Melle (Deutschland), 03.02.2017 – Am Donnerstag kurz nach Mittag kollidierte ein Leichtflugzeug vom Typ Diamond DA 20 A1 mit dem Mast einer Windenergieanlage. Der 40-jährige Pilot aus Melle-Neuenkirchen verstarb bei dem Unfall. Spezialisten der Bundesstelle für Flugunfalluntersuchung (BFU) in Braunschweig befanden sich vor Ort und untersuchen den Flugunfall.

Teile des Flugzugs waren nach dem Unglück im Umkreis von 100 Metern verteilt. Eines der Wrackteile hatte sich im Gittermast verfangen. Ein Notarzt, der mit dem Rettungshubschrauber gekommen war, konnte nur noch den Tod des Piloten feststellen.

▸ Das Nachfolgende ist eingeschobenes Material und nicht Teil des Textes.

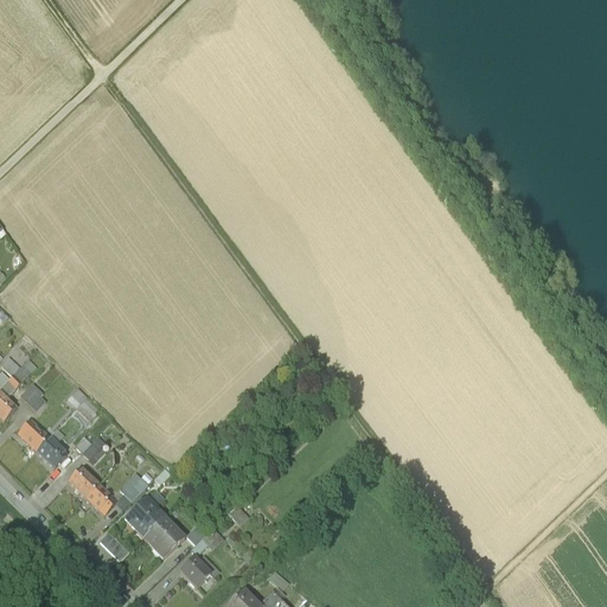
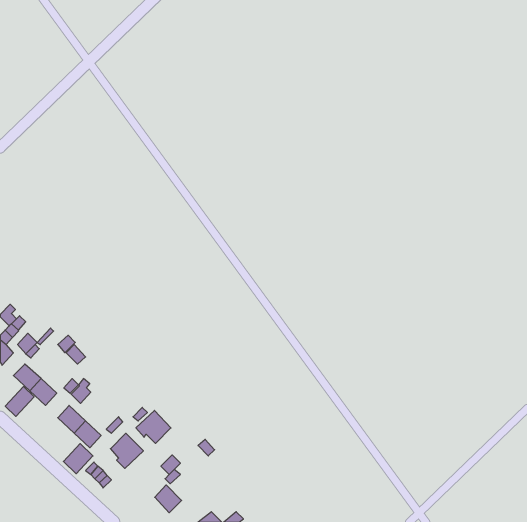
building: none -> [5,387,34,416]
building: none -> [63,444,93,474]
building: [143,518,184,556] -> [136,410,171,443]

Gerhard Sperber, der Vorsitzende des SFC Melle-Grönegau e.V., gab an, dass es sich bei dem 40-Jährigen um einen erfahrenen Piloten gehandelt habe. Der Verein sei Eigentümer des verunfallten Flugzeugs, das vom Flugplatz Melle-Grönegau gestartet war. Zur Kollision sei es beim Anflug auf den Flughafen gekommen, hierbei ist eine Platzrunde vorgeschrieben. Der Standort der Windkraftanlage sei dem Piloten bekannt gewesen. Der 40-Jährige hatte die Sonne im Rücken, somit ist unerklärlich wie es zum Zusammenstoß kommen konnte. Die Polizei ermittelt in alle Richtungen.